TASK BRIEF
Copy every one of the rows below verbatim, but leave out the chart pictures.

Chart comprehension data:
--- START ---

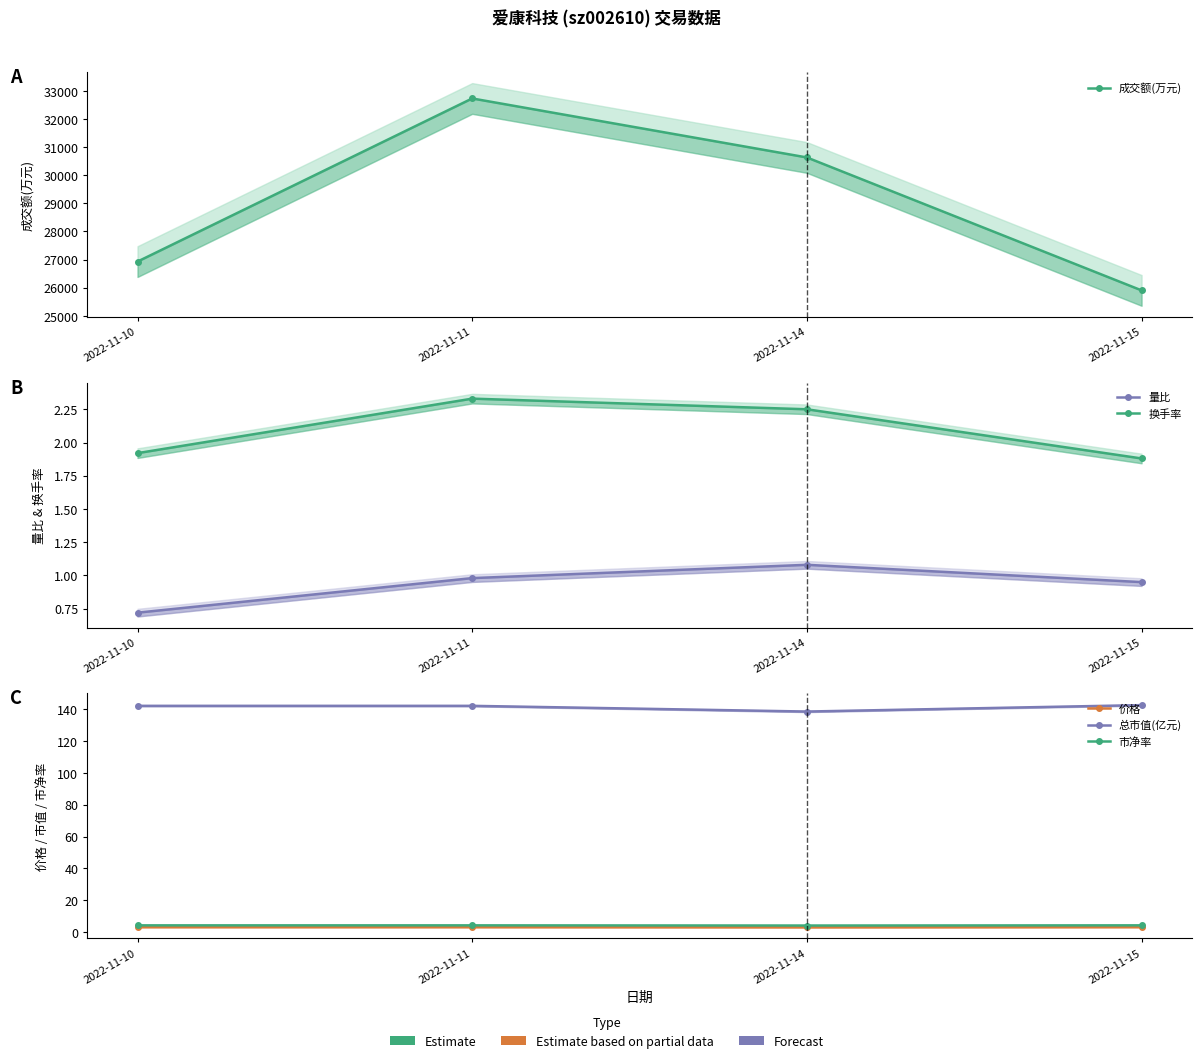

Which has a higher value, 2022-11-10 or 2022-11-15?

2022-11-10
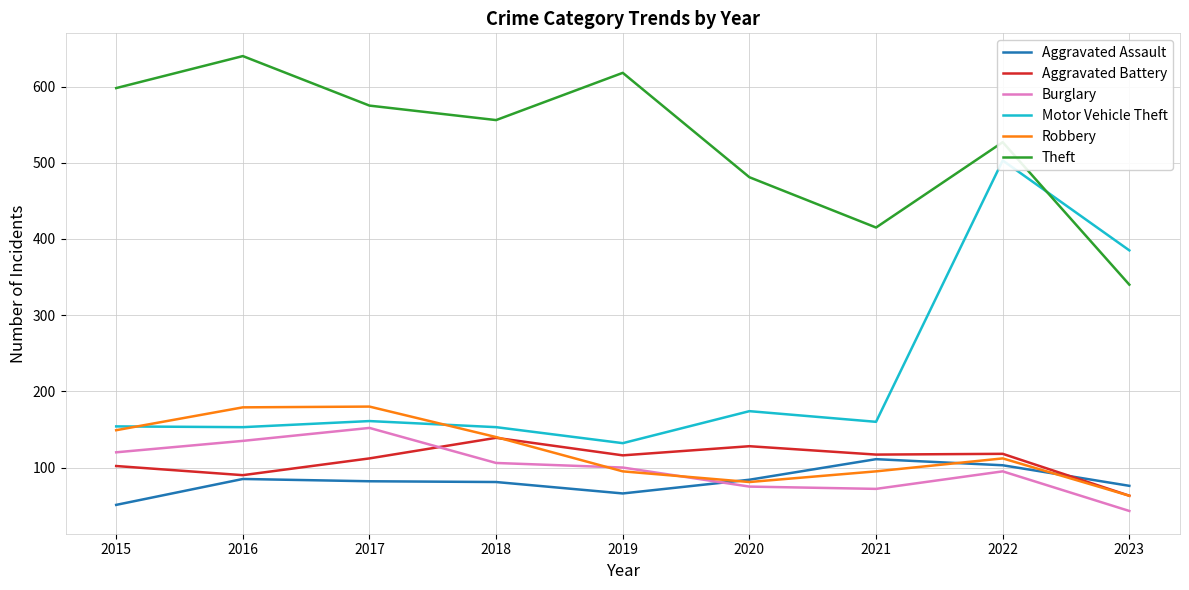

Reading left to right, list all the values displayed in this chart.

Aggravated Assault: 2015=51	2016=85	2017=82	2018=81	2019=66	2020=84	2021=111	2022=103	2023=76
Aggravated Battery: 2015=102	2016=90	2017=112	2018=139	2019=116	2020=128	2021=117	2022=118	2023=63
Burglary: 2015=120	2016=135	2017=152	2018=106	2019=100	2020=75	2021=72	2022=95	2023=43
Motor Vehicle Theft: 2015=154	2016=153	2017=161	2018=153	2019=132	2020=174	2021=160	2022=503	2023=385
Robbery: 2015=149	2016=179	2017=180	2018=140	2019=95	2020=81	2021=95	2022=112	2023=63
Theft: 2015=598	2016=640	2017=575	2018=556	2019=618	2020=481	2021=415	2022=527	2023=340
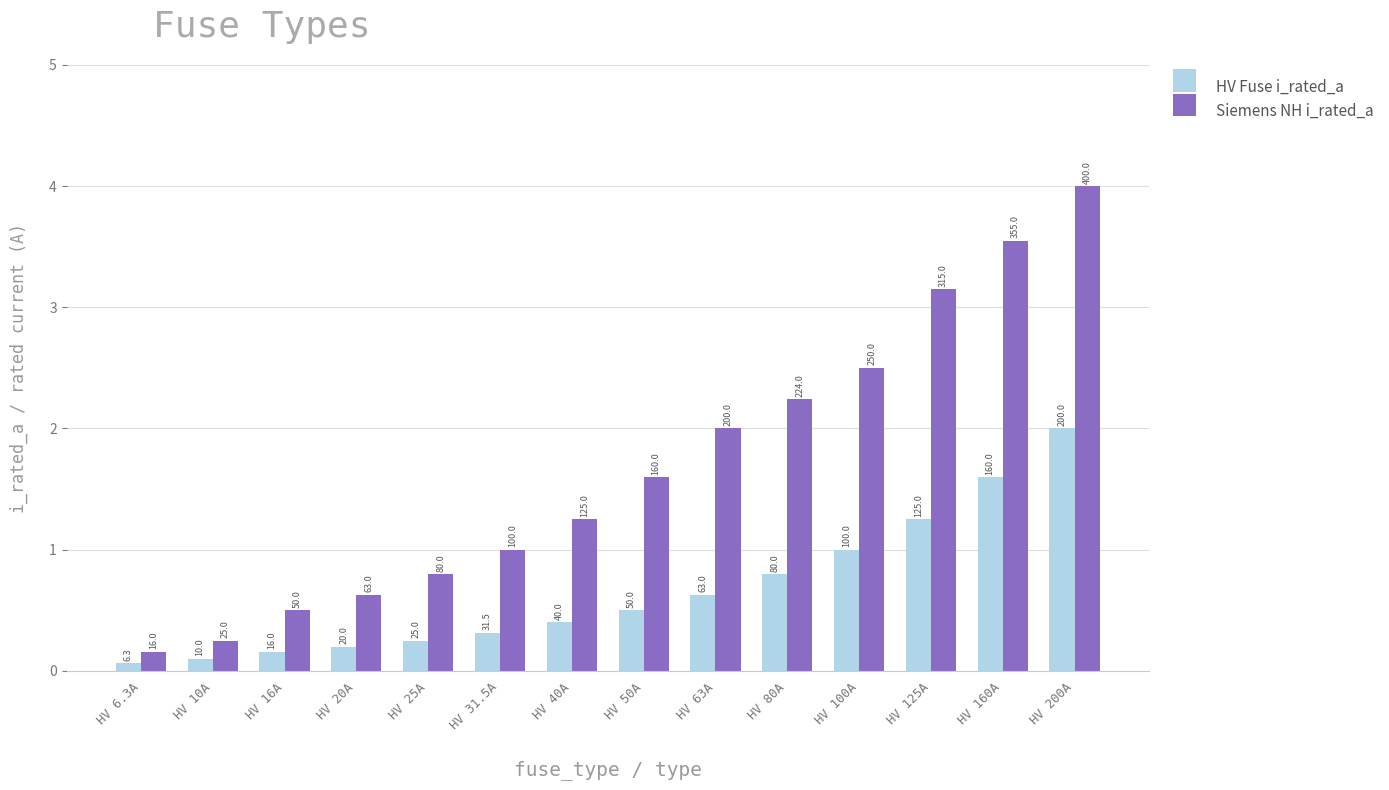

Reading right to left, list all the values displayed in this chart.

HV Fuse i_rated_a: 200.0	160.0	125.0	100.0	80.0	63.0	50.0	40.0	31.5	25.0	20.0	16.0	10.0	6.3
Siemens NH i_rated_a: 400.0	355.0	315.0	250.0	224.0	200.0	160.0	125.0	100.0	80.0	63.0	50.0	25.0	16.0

--- END ---

EXPECTED ANSWER
Which has a higher value, 2022-11-10 or 2022-11-15?

2022-11-10

Reading left to right, list all the values displayed in this chart.

Aggravated Assault: 2015=51	2016=85	2017=82	2018=81	2019=66	2020=84	2021=111	2022=103	2023=76
Aggravated Battery: 2015=102	2016=90	2017=112	2018=139	2019=116	2020=128	2021=117	2022=118	2023=63
Burglary: 2015=120	2016=135	2017=152	2018=106	2019=100	2020=75	2021=72	2022=95	2023=43
Motor Vehicle Theft: 2015=154	2016=153	2017=161	2018=153	2019=132	2020=174	2021=160	2022=503	2023=385
Robbery: 2015=149	2016=179	2017=180	2018=140	2019=95	2020=81	2021=95	2022=112	2023=63
Theft: 2015=598	2016=640	2017=575	2018=556	2019=618	2020=481	2021=415	2022=527	2023=340

Reading right to left, list all the values displayed in this chart.

HV Fuse i_rated_a: 200.0	160.0	125.0	100.0	80.0	63.0	50.0	40.0	31.5	25.0	20.0	16.0	10.0	6.3
Siemens NH i_rated_a: 400.0	355.0	315.0	250.0	224.0	200.0	160.0	125.0	100.0	80.0	63.0	50.0	25.0	16.0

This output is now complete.